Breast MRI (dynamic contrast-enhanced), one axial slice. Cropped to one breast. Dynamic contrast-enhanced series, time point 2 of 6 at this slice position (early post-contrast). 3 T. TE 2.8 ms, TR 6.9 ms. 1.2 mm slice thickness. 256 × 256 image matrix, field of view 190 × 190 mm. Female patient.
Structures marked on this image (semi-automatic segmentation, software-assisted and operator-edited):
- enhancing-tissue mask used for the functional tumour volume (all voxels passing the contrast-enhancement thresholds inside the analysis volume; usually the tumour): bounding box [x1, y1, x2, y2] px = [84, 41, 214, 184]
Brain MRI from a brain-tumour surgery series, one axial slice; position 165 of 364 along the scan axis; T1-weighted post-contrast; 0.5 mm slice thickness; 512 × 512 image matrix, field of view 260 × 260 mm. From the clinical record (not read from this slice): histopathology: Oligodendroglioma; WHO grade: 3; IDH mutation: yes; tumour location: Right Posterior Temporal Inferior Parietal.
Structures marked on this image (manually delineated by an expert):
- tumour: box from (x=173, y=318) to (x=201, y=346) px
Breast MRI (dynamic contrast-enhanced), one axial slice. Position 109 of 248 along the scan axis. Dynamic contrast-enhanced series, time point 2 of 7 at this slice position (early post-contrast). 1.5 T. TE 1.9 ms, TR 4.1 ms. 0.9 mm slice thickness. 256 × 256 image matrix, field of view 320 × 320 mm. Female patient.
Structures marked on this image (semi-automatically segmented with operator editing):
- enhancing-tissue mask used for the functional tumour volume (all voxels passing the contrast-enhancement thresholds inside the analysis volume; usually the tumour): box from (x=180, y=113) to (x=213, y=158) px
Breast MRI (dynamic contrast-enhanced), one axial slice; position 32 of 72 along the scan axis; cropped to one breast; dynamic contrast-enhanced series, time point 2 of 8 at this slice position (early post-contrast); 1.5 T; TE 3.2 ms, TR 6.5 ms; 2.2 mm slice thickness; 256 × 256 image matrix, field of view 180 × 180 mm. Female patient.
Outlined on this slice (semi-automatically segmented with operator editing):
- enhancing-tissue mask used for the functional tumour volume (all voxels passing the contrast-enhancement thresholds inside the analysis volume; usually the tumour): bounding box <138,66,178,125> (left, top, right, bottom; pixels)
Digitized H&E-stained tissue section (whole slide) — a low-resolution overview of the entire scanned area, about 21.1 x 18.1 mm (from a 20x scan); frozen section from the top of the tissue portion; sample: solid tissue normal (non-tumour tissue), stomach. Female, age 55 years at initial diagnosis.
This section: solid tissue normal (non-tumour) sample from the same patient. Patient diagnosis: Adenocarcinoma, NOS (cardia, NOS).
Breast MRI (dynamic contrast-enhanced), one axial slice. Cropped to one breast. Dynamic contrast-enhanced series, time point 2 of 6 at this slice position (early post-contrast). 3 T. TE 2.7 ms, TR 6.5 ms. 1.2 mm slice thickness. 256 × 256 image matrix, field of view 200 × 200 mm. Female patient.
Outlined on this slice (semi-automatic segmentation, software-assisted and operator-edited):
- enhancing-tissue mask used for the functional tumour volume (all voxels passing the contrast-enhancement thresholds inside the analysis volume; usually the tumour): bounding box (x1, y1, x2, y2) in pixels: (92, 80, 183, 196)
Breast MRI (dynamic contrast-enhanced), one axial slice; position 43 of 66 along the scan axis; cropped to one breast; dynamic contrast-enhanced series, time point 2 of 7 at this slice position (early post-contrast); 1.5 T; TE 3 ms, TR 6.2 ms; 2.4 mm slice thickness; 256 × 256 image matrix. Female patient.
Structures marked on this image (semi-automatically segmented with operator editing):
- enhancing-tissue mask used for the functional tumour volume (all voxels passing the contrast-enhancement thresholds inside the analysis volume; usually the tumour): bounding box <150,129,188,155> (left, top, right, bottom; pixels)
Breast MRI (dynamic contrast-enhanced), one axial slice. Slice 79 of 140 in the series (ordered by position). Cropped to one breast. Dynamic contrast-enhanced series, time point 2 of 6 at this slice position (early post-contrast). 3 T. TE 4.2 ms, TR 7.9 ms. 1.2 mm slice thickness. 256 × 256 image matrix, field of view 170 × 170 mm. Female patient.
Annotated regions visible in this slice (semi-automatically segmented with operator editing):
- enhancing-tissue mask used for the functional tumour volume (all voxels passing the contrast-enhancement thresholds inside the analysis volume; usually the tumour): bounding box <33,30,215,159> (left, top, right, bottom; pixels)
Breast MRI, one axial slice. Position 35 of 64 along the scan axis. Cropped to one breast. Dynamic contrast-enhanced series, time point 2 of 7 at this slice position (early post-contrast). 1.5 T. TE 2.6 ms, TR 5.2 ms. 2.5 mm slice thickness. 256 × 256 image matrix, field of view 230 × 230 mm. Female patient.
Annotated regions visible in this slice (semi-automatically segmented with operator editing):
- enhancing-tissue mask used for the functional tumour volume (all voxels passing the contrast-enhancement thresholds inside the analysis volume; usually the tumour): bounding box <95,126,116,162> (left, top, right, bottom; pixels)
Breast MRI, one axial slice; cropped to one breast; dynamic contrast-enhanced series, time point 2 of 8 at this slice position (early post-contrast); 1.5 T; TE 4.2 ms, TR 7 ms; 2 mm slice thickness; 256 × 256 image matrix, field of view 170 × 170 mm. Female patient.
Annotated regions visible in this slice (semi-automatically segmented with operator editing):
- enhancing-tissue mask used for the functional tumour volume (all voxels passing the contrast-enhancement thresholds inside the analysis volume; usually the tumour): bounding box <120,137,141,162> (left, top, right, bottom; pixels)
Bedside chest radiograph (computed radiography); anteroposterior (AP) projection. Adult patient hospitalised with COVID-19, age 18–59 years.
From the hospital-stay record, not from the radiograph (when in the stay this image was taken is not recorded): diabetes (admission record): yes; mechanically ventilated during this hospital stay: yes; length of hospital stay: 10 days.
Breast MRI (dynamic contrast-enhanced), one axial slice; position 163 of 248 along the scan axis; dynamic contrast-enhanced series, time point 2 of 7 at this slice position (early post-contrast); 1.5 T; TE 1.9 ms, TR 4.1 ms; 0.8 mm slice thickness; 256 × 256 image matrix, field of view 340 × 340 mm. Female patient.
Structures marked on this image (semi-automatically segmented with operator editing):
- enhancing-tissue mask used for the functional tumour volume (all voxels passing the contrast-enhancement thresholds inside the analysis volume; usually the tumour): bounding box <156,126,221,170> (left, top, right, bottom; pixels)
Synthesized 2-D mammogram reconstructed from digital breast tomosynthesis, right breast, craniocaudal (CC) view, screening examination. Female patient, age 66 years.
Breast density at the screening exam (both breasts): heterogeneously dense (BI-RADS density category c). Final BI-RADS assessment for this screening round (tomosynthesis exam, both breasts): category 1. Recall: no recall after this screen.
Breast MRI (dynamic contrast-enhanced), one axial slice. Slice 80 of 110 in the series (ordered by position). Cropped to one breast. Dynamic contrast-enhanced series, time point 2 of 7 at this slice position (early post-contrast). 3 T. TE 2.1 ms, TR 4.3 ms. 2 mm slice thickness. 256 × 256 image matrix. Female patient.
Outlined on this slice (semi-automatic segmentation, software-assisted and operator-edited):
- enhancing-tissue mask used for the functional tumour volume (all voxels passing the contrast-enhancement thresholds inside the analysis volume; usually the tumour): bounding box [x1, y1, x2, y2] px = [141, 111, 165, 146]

====

Your goal -
Print all the entries exactly as written.

Final answer -
Breast MRI (dynamic contrast-enhanced), one axial slice. Cropped to one breast. Dynamic contrast-enhanced series, time point 2 of 6 at this slice position (early post-contrast). 3 T. TE 2.8 ms, TR 6.9 ms. 1.2 mm slice thickness. 256 × 256 image matrix, field of view 190 × 190 mm. Female patient.
Structures marked on this image (semi-automatic segmentation, software-assisted and operator-edited):
- enhancing-tissue mask used for the functional tumour volume (all voxels passing the contrast-enhancement thresholds inside the analysis volume; usually the tumour): bounding box [x1, y1, x2, y2] px = [84, 41, 214, 184]
Brain MRI from a brain-tumour surgery series, one axial slice; position 165 of 364 along the scan axis; T1-weighted post-contrast; 0.5 mm slice thickness; 512 × 512 image matrix, field of view 260 × 260 mm. From the clinical record (not read from this slice): histopathology: Oligodendroglioma; WHO grade: 3; IDH mutation: yes; tumour location: Right Posterior Temporal Inferior Parietal.
Structures marked on this image (manually delineated by an expert):
- tumour: box from (x=173, y=318) to (x=201, y=346) px
Breast MRI (dynamic contrast-enhanced), one axial slice. Position 109 of 248 along the scan axis. Dynamic contrast-enhanced series, time point 2 of 7 at this slice position (early post-contrast). 1.5 T. TE 1.9 ms, TR 4.1 ms. 0.9 mm slice thickness. 256 × 256 image matrix, field of view 320 × 320 mm. Female patient.
Structures marked on this image (semi-automatically segmented with operator editing):
- enhancing-tissue mask used for the functional tumour volume (all voxels passing the contrast-enhancement thresholds inside the analysis volume; usually the tumour): box from (x=180, y=113) to (x=213, y=158) px
Breast MRI (dynamic contrast-enhanced), one axial slice; position 32 of 72 along the scan axis; cropped to one breast; dynamic contrast-enhanced series, time point 2 of 8 at this slice position (early post-contrast); 1.5 T; TE 3.2 ms, TR 6.5 ms; 2.2 mm slice thickness; 256 × 256 image matrix, field of view 180 × 180 mm. Female patient.
Outlined on this slice (semi-automatically segmented with operator editing):
- enhancing-tissue mask used for the functional tumour volume (all voxels passing the contrast-enhancement thresholds inside the analysis volume; usually the tumour): bounding box <138,66,178,125> (left, top, right, bottom; pixels)
Digitized H&E-stained tissue section (whole slide) — a low-resolution overview of the entire scanned area, about 21.1 x 18.1 mm (from a 20x scan); frozen section from the top of the tissue portion; sample: solid tissue normal (non-tumour tissue), stomach. Female, age 55 years at initial diagnosis.
This section: solid tissue normal (non-tumour) sample from the same patient. Patient diagnosis: Adenocarcinoma, NOS (cardia, NOS).
Breast MRI (dynamic contrast-enhanced), one axial slice. Cropped to one breast. Dynamic contrast-enhanced series, time point 2 of 6 at this slice position (early post-contrast). 3 T. TE 2.7 ms, TR 6.5 ms. 1.2 mm slice thickness. 256 × 256 image matrix, field of view 200 × 200 mm. Female patient.
Outlined on this slice (semi-automatic segmentation, software-assisted and operator-edited):
- enhancing-tissue mask used for the functional tumour volume (all voxels passing the contrast-enhancement thresholds inside the analysis volume; usually the tumour): bounding box (x1, y1, x2, y2) in pixels: (92, 80, 183, 196)
Breast MRI (dynamic contrast-enhanced), one axial slice; position 43 of 66 along the scan axis; cropped to one breast; dynamic contrast-enhanced series, time point 2 of 7 at this slice position (early post-contrast); 1.5 T; TE 3 ms, TR 6.2 ms; 2.4 mm slice thickness; 256 × 256 image matrix. Female patient.
Structures marked on this image (semi-automatically segmented with operator editing):
- enhancing-tissue mask used for the functional tumour volume (all voxels passing the contrast-enhancement thresholds inside the analysis volume; usually the tumour): bounding box <150,129,188,155> (left, top, right, bottom; pixels)
Breast MRI (dynamic contrast-enhanced), one axial slice. Slice 79 of 140 in the series (ordered by position). Cropped to one breast. Dynamic contrast-enhanced series, time point 2 of 6 at this slice position (early post-contrast). 3 T. TE 4.2 ms, TR 7.9 ms. 1.2 mm slice thickness. 256 × 256 image matrix, field of view 170 × 170 mm. Female patient.
Annotated regions visible in this slice (semi-automatically segmented with operator editing):
- enhancing-tissue mask used for the functional tumour volume (all voxels passing the contrast-enhancement thresholds inside the analysis volume; usually the tumour): bounding box <33,30,215,159> (left, top, right, bottom; pixels)
Breast MRI, one axial slice. Position 35 of 64 along the scan axis. Cropped to one breast. Dynamic contrast-enhanced series, time point 2 of 7 at this slice position (early post-contrast). 1.5 T. TE 2.6 ms, TR 5.2 ms. 2.5 mm slice thickness. 256 × 256 image matrix, field of view 230 × 230 mm. Female patient.
Annotated regions visible in this slice (semi-automatically segmented with operator editing):
- enhancing-tissue mask used for the functional tumour volume (all voxels passing the contrast-enhancement thresholds inside the analysis volume; usually the tumour): bounding box <95,126,116,162> (left, top, right, bottom; pixels)
Breast MRI, one axial slice; cropped to one breast; dynamic contrast-enhanced series, time point 2 of 8 at this slice position (early post-contrast); 1.5 T; TE 4.2 ms, TR 7 ms; 2 mm slice thickness; 256 × 256 image matrix, field of view 170 × 170 mm. Female patient.
Annotated regions visible in this slice (semi-automatically segmented with operator editing):
- enhancing-tissue mask used for the functional tumour volume (all voxels passing the contrast-enhancement thresholds inside the analysis volume; usually the tumour): bounding box <120,137,141,162> (left, top, right, bottom; pixels)
Bedside chest radiograph (computed radiography); anteroposterior (AP) projection. Adult patient hospitalised with COVID-19, age 18–59 years.
From the hospital-stay record, not from the radiograph (when in the stay this image was taken is not recorded): diabetes (admission record): yes; mechanically ventilated during this hospital stay: yes; length of hospital stay: 10 days.
Breast MRI (dynamic contrast-enhanced), one axial slice; position 163 of 248 along the scan axis; dynamic contrast-enhanced series, time point 2 of 7 at this slice position (early post-contrast); 1.5 T; TE 1.9 ms, TR 4.1 ms; 0.8 mm slice thickness; 256 × 256 image matrix, field of view 340 × 340 mm. Female patient.
Structures marked on this image (semi-automatically segmented with operator editing):
- enhancing-tissue mask used for the functional tumour volume (all voxels passing the contrast-enhancement thresholds inside the analysis volume; usually the tumour): bounding box <156,126,221,170> (left, top, right, bottom; pixels)
Synthesized 2-D mammogram reconstructed from digital breast tomosynthesis, right breast, craniocaudal (CC) view, screening examination. Female patient, age 66 years.
Breast density at the screening exam (both breasts): heterogeneously dense (BI-RADS density category c). Final BI-RADS assessment for this screening round (tomosynthesis exam, both breasts): category 1. Recall: no recall after this screen.
Breast MRI (dynamic contrast-enhanced), one axial slice. Slice 80 of 110 in the series (ordered by position). Cropped to one breast. Dynamic contrast-enhanced series, time point 2 of 7 at this slice position (early post-contrast). 3 T. TE 2.1 ms, TR 4.3 ms. 2 mm slice thickness. 256 × 256 image matrix. Female patient.
Outlined on this slice (semi-automatic segmentation, software-assisted and operator-edited):
- enhancing-tissue mask used for the functional tumour volume (all voxels passing the contrast-enhancement thresholds inside the analysis volume; usually the tumour): bounding box [x1, y1, x2, y2] px = [141, 111, 165, 146]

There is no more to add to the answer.